ACTIMMUNE (interferon gamma-1b injection)

Self-Administration – injectable

Diagnosis considered for coverage:
  • Chronic Granulomatous Disease (CGD) - Indicated for reducing the frequency and severity of serious infections associated with Chronic Granulomatous Disease (CGD).
  • Malignant osteopetrosis (SMO) - Indicated for delaying time to disease progression in patients with severe, malignant osteopetrosis (SMO).
Coverage Criteria:

For diagnosis of Chronic Granulomatous Disease:

  • Dose does not exceed:
    • Body surface area (BSA) greater than 0.5 m2: 50 mcg/m2 (1 million international Units/m2) three times weekly, 
    • BSA equal to or less than 0.5 m2: 1.5 mcg/kg/dose three times weekly, AND
  • Patient is at least 1 year of age or older, AND
  • Prescribed by or in consultation with a hematologist or infectious disease specialist, AND
  • Diagnosis of Chronic Granulomatous Disease confirmed by medical records.

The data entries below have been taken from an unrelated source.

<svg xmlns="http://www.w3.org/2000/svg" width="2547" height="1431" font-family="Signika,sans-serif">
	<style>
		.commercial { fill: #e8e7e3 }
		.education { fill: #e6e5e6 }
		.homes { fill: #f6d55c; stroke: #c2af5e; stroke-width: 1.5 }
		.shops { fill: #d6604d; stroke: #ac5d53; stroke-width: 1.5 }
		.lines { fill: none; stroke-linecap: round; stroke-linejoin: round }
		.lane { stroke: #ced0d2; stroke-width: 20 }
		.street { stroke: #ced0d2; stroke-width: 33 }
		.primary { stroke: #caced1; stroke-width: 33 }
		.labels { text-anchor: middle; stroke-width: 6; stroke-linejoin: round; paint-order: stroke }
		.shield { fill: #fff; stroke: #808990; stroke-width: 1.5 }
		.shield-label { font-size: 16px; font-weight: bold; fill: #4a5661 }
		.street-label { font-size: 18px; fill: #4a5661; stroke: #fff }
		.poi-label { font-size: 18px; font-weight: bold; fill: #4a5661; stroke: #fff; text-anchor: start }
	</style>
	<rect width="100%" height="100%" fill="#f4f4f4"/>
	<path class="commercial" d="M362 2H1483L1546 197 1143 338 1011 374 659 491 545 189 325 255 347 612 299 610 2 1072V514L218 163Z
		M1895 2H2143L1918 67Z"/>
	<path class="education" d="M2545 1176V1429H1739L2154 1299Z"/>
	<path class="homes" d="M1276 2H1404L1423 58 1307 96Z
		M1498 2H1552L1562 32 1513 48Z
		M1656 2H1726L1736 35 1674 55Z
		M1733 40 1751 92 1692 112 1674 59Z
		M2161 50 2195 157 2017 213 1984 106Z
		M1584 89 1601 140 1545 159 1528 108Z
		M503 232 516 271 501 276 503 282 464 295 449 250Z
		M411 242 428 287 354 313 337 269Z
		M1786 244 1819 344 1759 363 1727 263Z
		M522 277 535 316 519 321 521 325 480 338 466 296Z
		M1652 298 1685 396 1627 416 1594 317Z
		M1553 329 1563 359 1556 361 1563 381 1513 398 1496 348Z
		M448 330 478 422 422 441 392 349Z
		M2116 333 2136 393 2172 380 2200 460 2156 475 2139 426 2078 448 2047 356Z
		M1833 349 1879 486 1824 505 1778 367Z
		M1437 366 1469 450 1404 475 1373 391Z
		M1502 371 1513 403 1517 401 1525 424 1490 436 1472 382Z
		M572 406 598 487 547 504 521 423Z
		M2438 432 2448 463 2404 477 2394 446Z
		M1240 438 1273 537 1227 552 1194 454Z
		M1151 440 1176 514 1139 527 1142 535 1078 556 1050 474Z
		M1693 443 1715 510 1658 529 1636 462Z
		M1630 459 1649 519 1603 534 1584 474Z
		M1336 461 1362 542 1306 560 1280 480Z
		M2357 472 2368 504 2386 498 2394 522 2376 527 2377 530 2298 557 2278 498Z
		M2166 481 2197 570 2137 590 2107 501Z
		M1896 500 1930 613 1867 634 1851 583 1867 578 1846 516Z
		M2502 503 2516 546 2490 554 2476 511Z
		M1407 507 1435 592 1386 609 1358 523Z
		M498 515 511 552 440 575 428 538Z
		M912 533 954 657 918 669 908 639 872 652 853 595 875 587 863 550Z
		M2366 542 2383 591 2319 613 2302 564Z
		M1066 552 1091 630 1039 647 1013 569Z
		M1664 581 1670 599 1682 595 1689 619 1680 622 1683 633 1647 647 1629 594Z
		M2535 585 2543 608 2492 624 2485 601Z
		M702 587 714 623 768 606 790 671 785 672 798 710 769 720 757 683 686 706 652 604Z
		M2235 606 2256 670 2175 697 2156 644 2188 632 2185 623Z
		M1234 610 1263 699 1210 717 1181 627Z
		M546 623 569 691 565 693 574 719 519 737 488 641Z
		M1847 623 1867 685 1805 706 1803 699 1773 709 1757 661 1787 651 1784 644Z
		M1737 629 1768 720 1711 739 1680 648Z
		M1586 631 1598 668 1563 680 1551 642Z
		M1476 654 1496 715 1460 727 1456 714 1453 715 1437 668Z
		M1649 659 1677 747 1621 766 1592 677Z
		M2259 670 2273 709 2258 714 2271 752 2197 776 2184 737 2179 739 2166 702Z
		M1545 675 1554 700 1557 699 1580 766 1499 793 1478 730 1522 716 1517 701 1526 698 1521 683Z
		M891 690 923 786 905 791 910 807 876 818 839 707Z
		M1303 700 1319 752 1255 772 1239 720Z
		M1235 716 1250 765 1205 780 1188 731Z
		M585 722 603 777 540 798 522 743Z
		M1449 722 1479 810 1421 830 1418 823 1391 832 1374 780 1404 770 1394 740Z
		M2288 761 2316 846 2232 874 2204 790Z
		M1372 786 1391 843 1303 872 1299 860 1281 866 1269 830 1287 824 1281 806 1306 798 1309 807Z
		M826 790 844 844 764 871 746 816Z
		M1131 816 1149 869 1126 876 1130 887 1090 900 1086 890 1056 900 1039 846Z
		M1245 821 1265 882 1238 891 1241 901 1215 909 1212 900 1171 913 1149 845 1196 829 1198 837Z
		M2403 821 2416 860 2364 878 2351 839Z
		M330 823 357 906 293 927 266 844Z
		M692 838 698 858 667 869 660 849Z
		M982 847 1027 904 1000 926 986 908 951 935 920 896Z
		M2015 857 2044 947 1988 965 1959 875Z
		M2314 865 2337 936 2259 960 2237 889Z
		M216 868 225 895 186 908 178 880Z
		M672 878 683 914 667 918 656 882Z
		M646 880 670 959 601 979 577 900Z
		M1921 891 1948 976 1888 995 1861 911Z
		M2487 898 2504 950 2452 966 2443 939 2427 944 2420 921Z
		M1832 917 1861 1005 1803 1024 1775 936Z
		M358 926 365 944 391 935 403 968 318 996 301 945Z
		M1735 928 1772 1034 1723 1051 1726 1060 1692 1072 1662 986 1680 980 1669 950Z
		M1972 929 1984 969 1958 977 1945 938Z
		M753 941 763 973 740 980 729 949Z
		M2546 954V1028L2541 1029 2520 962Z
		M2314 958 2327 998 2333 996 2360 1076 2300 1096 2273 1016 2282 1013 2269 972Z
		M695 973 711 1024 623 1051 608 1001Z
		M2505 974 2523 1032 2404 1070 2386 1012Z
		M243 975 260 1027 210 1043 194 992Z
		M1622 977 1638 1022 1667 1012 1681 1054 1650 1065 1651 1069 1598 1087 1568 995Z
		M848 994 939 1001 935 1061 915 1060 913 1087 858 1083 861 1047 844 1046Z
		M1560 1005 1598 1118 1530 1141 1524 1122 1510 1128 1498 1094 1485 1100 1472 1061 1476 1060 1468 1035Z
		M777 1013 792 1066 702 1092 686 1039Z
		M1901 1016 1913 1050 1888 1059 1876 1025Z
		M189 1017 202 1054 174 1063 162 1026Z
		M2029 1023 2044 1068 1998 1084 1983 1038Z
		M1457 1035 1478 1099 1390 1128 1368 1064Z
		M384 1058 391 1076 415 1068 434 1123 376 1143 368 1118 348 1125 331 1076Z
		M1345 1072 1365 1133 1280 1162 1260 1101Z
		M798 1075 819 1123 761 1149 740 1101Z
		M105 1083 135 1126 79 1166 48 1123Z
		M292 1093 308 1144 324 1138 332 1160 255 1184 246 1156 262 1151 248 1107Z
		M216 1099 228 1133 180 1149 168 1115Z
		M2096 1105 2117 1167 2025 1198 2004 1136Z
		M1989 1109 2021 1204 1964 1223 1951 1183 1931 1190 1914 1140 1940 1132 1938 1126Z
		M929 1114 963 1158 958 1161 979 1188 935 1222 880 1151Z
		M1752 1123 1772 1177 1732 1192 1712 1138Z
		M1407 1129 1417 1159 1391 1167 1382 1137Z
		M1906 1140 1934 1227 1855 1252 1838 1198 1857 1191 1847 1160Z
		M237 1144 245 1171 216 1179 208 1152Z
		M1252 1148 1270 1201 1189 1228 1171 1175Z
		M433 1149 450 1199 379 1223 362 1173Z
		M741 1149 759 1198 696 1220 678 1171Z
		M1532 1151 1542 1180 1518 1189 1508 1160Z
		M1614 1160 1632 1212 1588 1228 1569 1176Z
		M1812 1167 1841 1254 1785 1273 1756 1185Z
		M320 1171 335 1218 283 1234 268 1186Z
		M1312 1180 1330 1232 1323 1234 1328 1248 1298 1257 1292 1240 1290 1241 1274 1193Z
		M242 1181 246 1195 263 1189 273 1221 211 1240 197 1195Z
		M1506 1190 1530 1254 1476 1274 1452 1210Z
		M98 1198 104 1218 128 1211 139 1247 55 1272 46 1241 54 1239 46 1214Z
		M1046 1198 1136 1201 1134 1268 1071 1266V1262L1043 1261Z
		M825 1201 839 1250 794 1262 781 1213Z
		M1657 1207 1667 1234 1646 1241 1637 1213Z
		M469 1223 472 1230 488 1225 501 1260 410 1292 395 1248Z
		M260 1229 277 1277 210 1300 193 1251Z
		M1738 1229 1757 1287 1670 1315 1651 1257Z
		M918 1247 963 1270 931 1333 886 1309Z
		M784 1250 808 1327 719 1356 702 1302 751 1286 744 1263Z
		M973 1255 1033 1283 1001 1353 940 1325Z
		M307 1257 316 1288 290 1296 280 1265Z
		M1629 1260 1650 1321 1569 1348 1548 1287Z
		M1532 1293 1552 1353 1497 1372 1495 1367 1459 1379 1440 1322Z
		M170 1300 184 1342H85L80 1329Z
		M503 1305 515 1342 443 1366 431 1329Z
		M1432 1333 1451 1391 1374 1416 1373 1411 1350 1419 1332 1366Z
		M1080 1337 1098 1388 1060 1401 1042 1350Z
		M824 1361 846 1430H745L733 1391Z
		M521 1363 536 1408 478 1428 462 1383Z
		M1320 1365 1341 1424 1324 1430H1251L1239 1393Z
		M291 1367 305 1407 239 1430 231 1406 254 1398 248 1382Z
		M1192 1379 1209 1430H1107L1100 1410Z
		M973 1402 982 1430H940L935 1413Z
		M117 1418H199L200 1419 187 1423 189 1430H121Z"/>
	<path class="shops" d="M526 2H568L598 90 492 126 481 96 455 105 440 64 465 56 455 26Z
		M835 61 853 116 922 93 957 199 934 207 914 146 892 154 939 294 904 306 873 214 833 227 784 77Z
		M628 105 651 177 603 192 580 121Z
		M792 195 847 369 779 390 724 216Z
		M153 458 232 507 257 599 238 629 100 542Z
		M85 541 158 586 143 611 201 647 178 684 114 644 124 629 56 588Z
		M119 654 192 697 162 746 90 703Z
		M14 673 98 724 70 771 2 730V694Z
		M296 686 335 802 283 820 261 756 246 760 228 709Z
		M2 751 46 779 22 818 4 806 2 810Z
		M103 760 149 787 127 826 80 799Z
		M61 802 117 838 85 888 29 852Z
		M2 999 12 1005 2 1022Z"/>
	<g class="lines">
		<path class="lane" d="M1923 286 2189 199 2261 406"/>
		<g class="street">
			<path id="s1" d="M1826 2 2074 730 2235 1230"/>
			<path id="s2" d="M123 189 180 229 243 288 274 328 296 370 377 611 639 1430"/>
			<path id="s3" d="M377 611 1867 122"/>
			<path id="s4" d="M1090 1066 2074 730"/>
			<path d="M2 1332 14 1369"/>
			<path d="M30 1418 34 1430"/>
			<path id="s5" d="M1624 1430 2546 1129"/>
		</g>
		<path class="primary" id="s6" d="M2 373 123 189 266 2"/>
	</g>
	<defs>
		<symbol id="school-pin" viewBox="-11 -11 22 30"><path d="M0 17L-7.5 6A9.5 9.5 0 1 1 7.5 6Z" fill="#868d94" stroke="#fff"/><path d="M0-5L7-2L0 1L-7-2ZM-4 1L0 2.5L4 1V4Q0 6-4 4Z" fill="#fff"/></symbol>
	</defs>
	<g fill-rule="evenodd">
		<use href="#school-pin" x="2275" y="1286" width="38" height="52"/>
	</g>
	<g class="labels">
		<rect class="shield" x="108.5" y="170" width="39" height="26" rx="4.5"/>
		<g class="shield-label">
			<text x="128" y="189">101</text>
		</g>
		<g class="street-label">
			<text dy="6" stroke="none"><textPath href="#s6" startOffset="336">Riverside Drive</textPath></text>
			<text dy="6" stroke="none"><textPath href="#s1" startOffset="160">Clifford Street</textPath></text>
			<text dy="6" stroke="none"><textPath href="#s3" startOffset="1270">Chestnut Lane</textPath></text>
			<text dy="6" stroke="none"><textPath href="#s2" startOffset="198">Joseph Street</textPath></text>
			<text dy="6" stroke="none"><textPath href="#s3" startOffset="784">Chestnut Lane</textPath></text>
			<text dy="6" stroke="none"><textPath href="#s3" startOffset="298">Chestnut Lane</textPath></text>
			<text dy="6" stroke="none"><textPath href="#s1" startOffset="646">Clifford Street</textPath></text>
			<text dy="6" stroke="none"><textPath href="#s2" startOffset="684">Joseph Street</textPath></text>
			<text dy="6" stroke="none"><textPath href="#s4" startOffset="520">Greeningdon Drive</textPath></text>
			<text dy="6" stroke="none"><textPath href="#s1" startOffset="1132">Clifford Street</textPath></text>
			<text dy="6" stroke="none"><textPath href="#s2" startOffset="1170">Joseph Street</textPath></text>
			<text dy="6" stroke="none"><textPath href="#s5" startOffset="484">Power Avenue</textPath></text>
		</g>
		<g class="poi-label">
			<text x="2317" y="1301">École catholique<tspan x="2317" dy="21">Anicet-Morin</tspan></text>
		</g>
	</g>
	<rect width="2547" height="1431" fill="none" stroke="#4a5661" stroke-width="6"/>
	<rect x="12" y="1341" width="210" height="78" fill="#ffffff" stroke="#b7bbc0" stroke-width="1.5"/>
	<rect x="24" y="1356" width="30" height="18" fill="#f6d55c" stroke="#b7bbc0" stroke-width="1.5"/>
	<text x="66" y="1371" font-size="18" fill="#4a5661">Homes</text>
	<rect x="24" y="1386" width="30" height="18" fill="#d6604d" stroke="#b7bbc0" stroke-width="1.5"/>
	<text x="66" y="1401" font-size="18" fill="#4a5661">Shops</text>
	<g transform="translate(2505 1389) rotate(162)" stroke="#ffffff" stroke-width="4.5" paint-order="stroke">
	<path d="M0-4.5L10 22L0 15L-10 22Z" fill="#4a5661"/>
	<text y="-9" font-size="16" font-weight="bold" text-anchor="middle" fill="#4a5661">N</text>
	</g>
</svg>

For diagnosis of Malignant osteopetrosis:

  • Dose does not exceed:
    • BSA greater than 0.5 m2: 50 mcg/m2 (1 million international Units/m2) three times weekly, 
    • BSA equal to or less than 0.5 m2: 1.5 mcg/kg/dose three times weekly, AND
  • Patient is at least 1 month of age or older, AND
  • Prescribed by or in consultation with an endocrinologist or rheumatologist, AND
  • Diagnosis of severe malignant osteopetrosis confirmed by medical records.
Reauthorization Criteria:

For diagnosis of Chronic Granulomatous Disease OR Malignant osteopetrosis:

  • Dose does not exceed:
    • BSA greater than 0.5 m2: 50 mcg/m2 (1 million international Units/m2) three times weekly, 
    • BSA equal to or less than 0.5 m2: 1.5 mcg/kg/dose three times weekly, AND
  • Patient does not show evidence of progressive disease while on therapy
Coverage Duration: 


•    Initial: 1 year
•    Reauthorization: 1 year

Authorization is not covered for the following:


The use of this drug for indications not listed in this policy does not meet the coverage criteria established by the Western Health Advantage (WHA) Pharmacy and Therapeutics (P&T) Committee.
 

Additional Information: 
  • Actimmune is contraindicated in patients who develop or have known hypersensitivity to interferon gamma, E. coli derived products, or any component of the product.
  • Prior to the beginning of treatment and at three-month intervals during treatment the following laboratory tests are recommended for all patients on Actimmune (interferon gamma-1b) therapy:
    • Hematologic tests – including complete blood counts, differential and platelet counts
    • Blood chemistries – including renal and liver function tests. In patients less than 1 year of age, liver function tests should be measured monthly
    • Urinalysis
Policy Updates:
  • 11/15/22 – New policy approved by P&T.
References:
  • Actimmune Prescribing Information. Horizon Therapeutics USA, Inc. Deerfield, IL. May 2021.